Freight car distribution for Norfolk Southern Railroad
Managing the flows of freight cars for railroads requires making decisions about where to move cars empty to handle demands that have not yet become known. More than just demands, this problem has to be solved in the presence of random travel times, uncertainty about customer acceptance of freight cars ("it is too dirty!") and equipment failures. Based on the Ph.D. dissertation of Huseyin Topaloglu using advances in approximate dynamic programming, this is the first production system (it has been adopted by the sponsor, Norfolk Southern Railroad) to explicitly solve a multistage stochastic optimization problem to manage its freight cars. The system is in production. A summary of the methodology is contained in
Powell, W.B. and H. Topaloglu, “Fleet Management,” in Applications of Stochastic Programming, (S. Wallace and W. Ziemba, eds.), Math Programming Society - SIAM Series in Optimization, Philadelphia,pp. 185-216, 2005.
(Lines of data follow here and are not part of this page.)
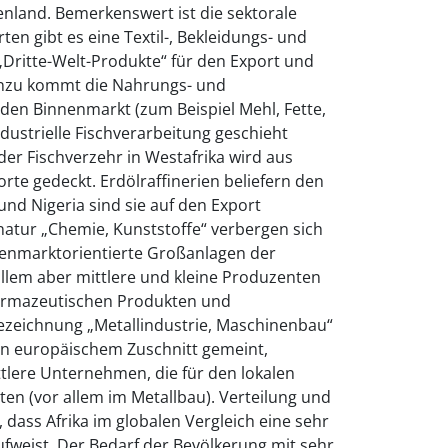
enland. Bemerkenswert ist die sektorale
ten gibt es eine Textil-, Bekleidungs- und
„Dritte-Welt-Produkte“ für den Export und
inzu kommt die Nahrungs- und
den Binnenmarkt (zum Beispiel Mehl, Fette,
ndustrielle Fischverarbeitung geschieht
der Fischverzehr in Westafrika wird aus
rte gedeckt. Erdölraffinerien beliefern den
und Nigeria sind sie auf den Export
gnatur „Chemie, Kunststoffe“ verbergen sich
enmarktorientierte Großanlagen der
llem aber mittlere und kleine Produzenten
armazeutischen Produkten und
Bezeichnung „Metallindustrie, Maschinenbau“
on europäischem Zuschnitt gemeint,
ttlere Unternehmen, die für den lokalen
ten (vor allem im Metallbau). Verteilung und
 dass Afrika im globalen Vergleich eine sehr
aufweist. Der Bedarf der Bevölkerung mit sehr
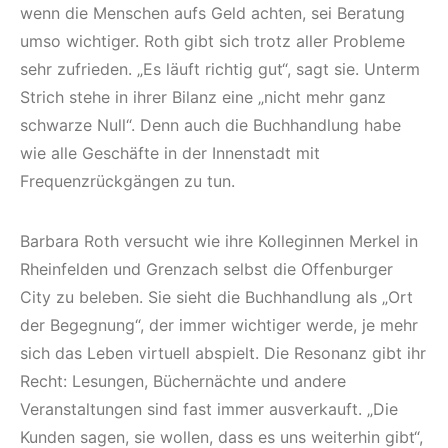
wenn die Menschen aufs Geld achten, sei Beratung
umso wichtiger. Roth gibt sich trotz aller Probleme
sehr zufrieden. „Es läuft richtig gut“, sagt sie. Unterm
Strich stehe in ihrer Bilanz eine „nicht mehr ganz
schwarze Null“. Denn auch die Buchhandlung habe
wie alle Geschäfte in der Innenstadt mit
Frequenzrückgängen zu tun.
Barbara Roth versucht wie ihre Kolleginnen Merkel in
Rheinfelden und Grenzach selbst die Offenburger
City zu beleben. Sie sieht die Buchhandlung als „Ort
der Begegnung“, der immer wichtiger werde, je mehr
sich das Leben virtuell abspielt. Die Resonanz gibt ihr
Recht: Lesungen, Büchernächte und andere
Veranstaltungen sind fast immer ausverkauft. „Die
Kunden sagen, sie wollen, dass es uns weiterhin gibt“,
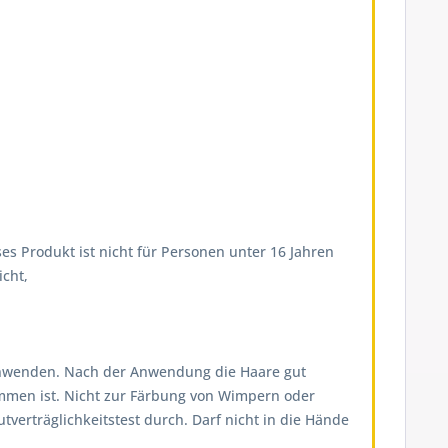
es Produkt ist nicht für Personen unter 16 Jahren
cht,
on anwenden. Nach der Anwendung die Haare gut
ommen ist. Nicht zur Färbung von Wimpern oder
erträglichkeitstest durch. Darf nicht in die Hände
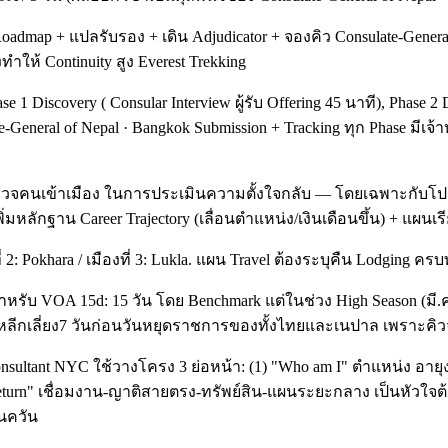
map + แปลรับรอง + เดิน Adjudicator + จองคิว Consulate-General + 
ำให้ Continuity สูง Everest Trekking
 Discovery ( Consular Interview ผู้รับ Offering 45 นาที), Phase 2
General of Nepal · Bangkok Submission + Tracking ทุก Phase มีเจ้าหน
รวจคนเข้าเมือง ในการประเมินความตั้งใจกลับ — โดยเฉพาะกับโปรไฟ
ิ่มหลักฐาน Career Trajectory (เลื่อนตำแหน่ง/เงินเดือนขึ้น) + แผนเ
2: Pokhara / เมืองที่ 3: Lukla. แผน Travel ต้องระบุคืน Lodging ครบทุก
หรับ VOA 15d: 15 วัน โดย Benchmark แต่ในช่วง High Season (มี.ค
้ และหลีกเลี่ยง7 วันก่อนวันหยุดราชการของทั้งไทยและเนปาล เพรา
 Consultant NYC ใช้วางโครง 3 ย่อหน้า: (1) "Who am I" ตำแหน่ง อา
return" เชื่อมงาน-ญาติสายตรง-ทรัพย์สิน-แผนระยะกลาง เป็นหัวใจต้
ันควัน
Locomotive optimization for Norfolk Southern Railroad
Sponsored by the Norfolk Southern and Burlington Northern Sante Fe Railroads, we solved the problem of assigning locomotives to trains over a planning horizon (a week for real-time applications, and a month for strategic planning applications) using approximate dynamic programming. ADP allowed us to assign locomotives to trains "here and now" capturing a high level of detail about both locomotives and trains, as well as a variety of complex business rules. ADP allowed us to optimize over time (approximately) while providing very high-quality solutions at a point in time. The system simultaneously handled the problem of routing locomotives to shop locations. As of this writing (2007), this system is still in develoment with Norfolk Southern.